Exercise directions → Transcribe word for word the lines below from the line with "pinky mcp: (351, 484)" through the line with "pinky tip: (618, 124)", ends included.

[Items from a data source]
_ _ _ _

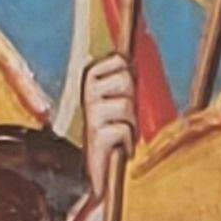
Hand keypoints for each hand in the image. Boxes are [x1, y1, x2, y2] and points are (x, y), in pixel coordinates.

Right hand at [77, 52, 137, 170]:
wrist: (102, 170)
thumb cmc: (116, 130)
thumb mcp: (122, 98)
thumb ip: (127, 76)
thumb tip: (134, 50)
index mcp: (90, 76)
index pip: (120, 60)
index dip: (130, 77)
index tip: (122, 94)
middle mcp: (86, 91)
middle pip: (126, 80)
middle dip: (132, 103)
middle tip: (121, 118)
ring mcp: (89, 112)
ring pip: (127, 105)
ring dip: (131, 124)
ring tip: (120, 134)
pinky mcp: (95, 134)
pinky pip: (125, 129)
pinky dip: (128, 142)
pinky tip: (118, 148)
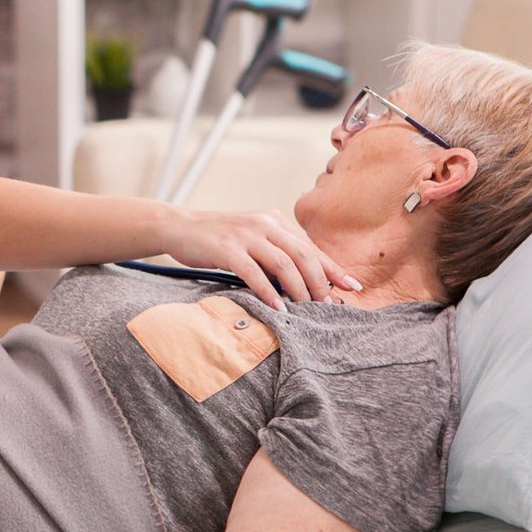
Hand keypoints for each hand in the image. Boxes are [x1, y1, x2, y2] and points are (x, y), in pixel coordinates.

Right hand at [167, 208, 360, 310]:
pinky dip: (268, 292)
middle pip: (303, 255)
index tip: (352, 288)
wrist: (179, 227)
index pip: (311, 248)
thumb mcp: (252, 240)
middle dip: (320, 283)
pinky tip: (277, 308)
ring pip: (284, 264)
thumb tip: (302, 284)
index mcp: (275, 222)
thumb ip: (274, 255)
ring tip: (306, 309)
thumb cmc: (218, 240)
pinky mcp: (227, 248)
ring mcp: (246, 235)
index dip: (333, 269)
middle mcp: (265, 224)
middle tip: (327, 306)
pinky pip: (254, 273)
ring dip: (298, 290)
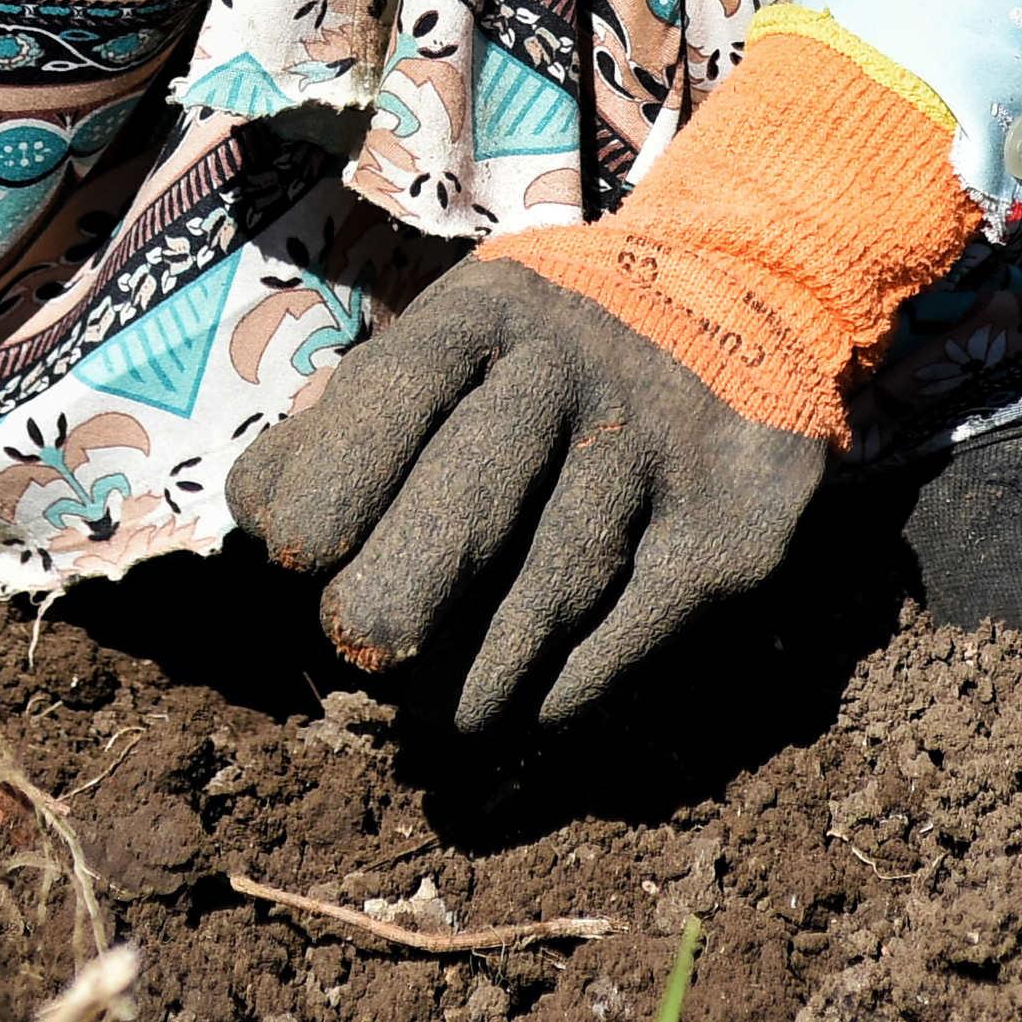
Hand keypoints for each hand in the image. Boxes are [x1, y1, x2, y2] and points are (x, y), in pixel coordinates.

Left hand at [227, 252, 826, 730]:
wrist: (755, 302)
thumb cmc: (548, 352)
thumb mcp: (460, 333)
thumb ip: (364, 412)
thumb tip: (266, 516)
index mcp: (490, 314)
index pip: (399, 386)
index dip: (338, 475)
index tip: (295, 554)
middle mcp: (577, 370)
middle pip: (476, 495)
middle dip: (401, 591)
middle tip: (360, 650)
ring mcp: (661, 453)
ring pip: (548, 592)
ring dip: (472, 677)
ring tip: (429, 718)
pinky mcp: (730, 536)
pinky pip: (623, 643)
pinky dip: (555, 695)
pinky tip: (517, 710)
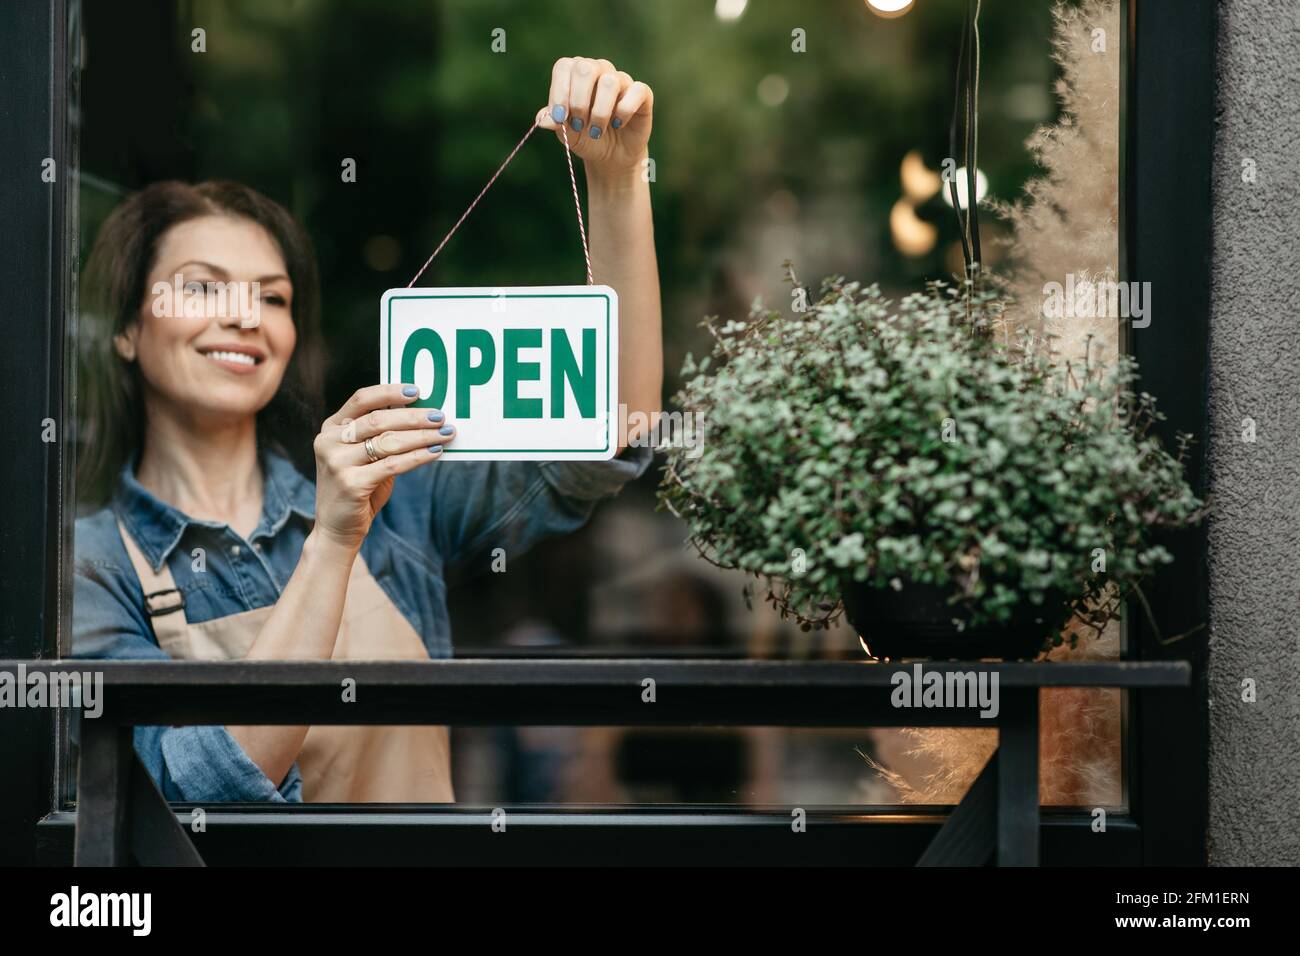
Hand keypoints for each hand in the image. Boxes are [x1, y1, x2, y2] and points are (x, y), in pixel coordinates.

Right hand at [311, 384, 455, 550]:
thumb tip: (421, 413)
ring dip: (422, 436)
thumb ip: (380, 434)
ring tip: (445, 433)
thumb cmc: (358, 486)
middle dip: (414, 417)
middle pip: (378, 420)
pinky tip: (435, 453)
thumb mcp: (363, 456)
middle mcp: (329, 442)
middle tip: (440, 415)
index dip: (389, 392)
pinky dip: (418, 457)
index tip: (417, 391)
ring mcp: (338, 463)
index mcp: (331, 428)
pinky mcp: (351, 484)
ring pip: (388, 442)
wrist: (337, 528)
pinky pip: (393, 465)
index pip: (361, 399)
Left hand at [536, 57, 652, 178]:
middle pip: (585, 68)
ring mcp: (621, 79)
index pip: (564, 67)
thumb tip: (543, 121)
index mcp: (576, 73)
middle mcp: (598, 70)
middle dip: (579, 100)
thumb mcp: (567, 133)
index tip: (560, 118)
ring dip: (600, 112)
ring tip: (597, 131)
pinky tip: (618, 124)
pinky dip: (624, 111)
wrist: (611, 157)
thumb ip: (555, 123)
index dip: (559, 91)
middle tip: (579, 125)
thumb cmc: (586, 138)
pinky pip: (637, 91)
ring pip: (610, 81)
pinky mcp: (642, 93)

_ _ _ _

Reply →
pinky mcp: (351, 484)
ring pip: (388, 442)
wrist: (337, 528)
pinky pip: (393, 465)
index pip: (361, 399)
Left hand at [536, 57, 652, 178]:
middle pip: (585, 68)
ring mcp: (621, 79)
index pip: (564, 67)
thumb tip: (543, 121)
index mcp: (576, 73)
middle mcp: (598, 70)
middle dip: (579, 100)
thumb mcp: (567, 133)
index tip: (560, 118)
ring dip: (600, 112)
ring tip: (597, 131)
pinky tip: (618, 124)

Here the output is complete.